3. The flexible MXene conductive paper and paper battery as claimed in claim 1, wherein the dispersion in step (2) includes but is not limited to stirring, ultrasound, crushing and other experimental processes; the improvement comprises but is not limited to one or more of N-doped Mxene, S-doped MXene, N, S-codoped MXene, metal (Zn, Al, Cd, Fe, Co, Cu, Ni, Ag) doped MXene, additives, adhesives and the like, and MXene composite materials.

4. The flexible MXene conductive paper and paper battery as claimed in claim 1, wherein the preparation process in step (3) includes but is not limited to vacuum filtration, pressing pipe and rolling film, manual grinding, spraying, 3D printing, silk screen printing, direct forming; topographical transformations include, but are not limited to, sheets, layers, wires, blocks, strips, plates of various shapes.

5. A flexible MXene conductive paper and a paper battery, wherein one of positive electrode paper or negative electrode paper of the MXene paper battery is mainly made of the MXene conductive paper of any one of claims 1-4.

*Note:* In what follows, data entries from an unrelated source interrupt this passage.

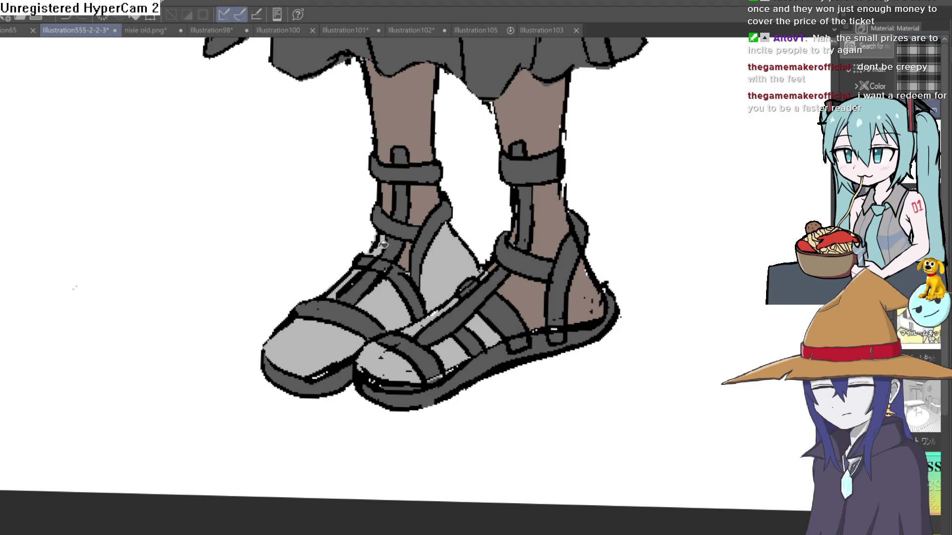
{"action": "left_click", "coordinate": [437, 251]}
{"action": "left_click", "coordinate": [389, 297]}
{"action": "left_click", "coordinate": [353, 277]}
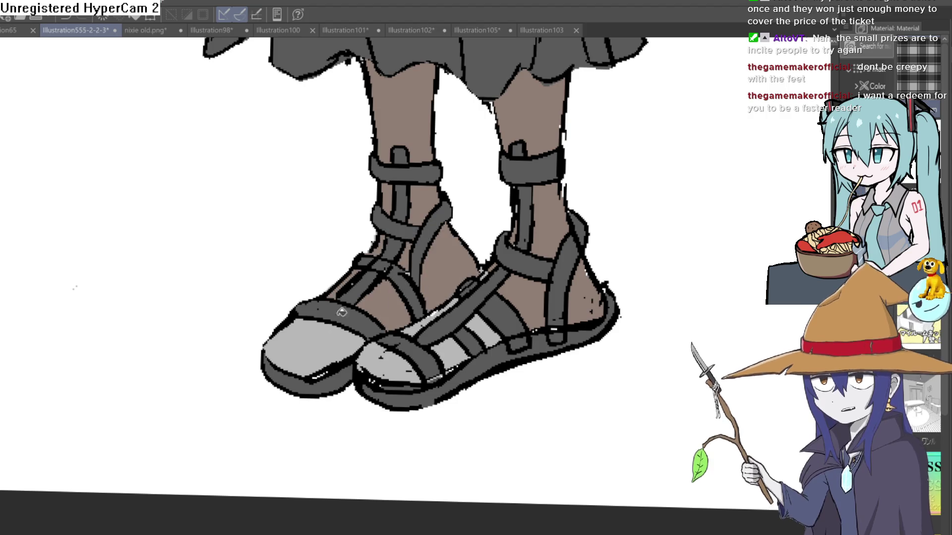
{"action": "left_click", "coordinate": [312, 347]}
{"action": "scroll", "coordinate": [468, 313], "scroll_direction": "down", "scroll_amount": 3}
{"action": "scroll", "coordinate": [513, 303], "scroll_direction": "up", "scroll_amount": 5}
Step: Fill the remaining right-sandal strap gaps and toes brownish-grey, then view the whole sheet
{"action": "left_click", "coordinate": [513, 302]}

6. The MXene paper battery of claim 5, wherein the positive electrode paper is mainly made of the MXene conductive paper, and the negative electrode paper is a metal foil with a potential lower than that of the positive electrode paper or a metal coating coated on a substrate; the metal foil or the metal coating is preferably metallic lithium or magnesium.

7. The MXene paper battery of claim 5, wherein the positive and negative electrode paper is mainly made of MXene conductive paper, and the positive electrode paper contains at least a positive electrode active material; the positive active material is mainly MXene material.

8. The MXene paper battery according to any one of claims 3-7, wherein the MXene paper battery is formed by laminating the positive electrode paper, separator paper and the negative electrode paper in this order, and the positive electrode paper, separator paper and the negative electrode paper are immersed in an electrolyte and packaged.

9. An MXene conductive paper according to any one of claims 1-5, wherein the MXene conductive paper is used for making power source including but not limited to wearable device, micro super capacitor, metal ion battery (including lithium, sodium, potassium, aluminum ion battery), lithium sulfur battery.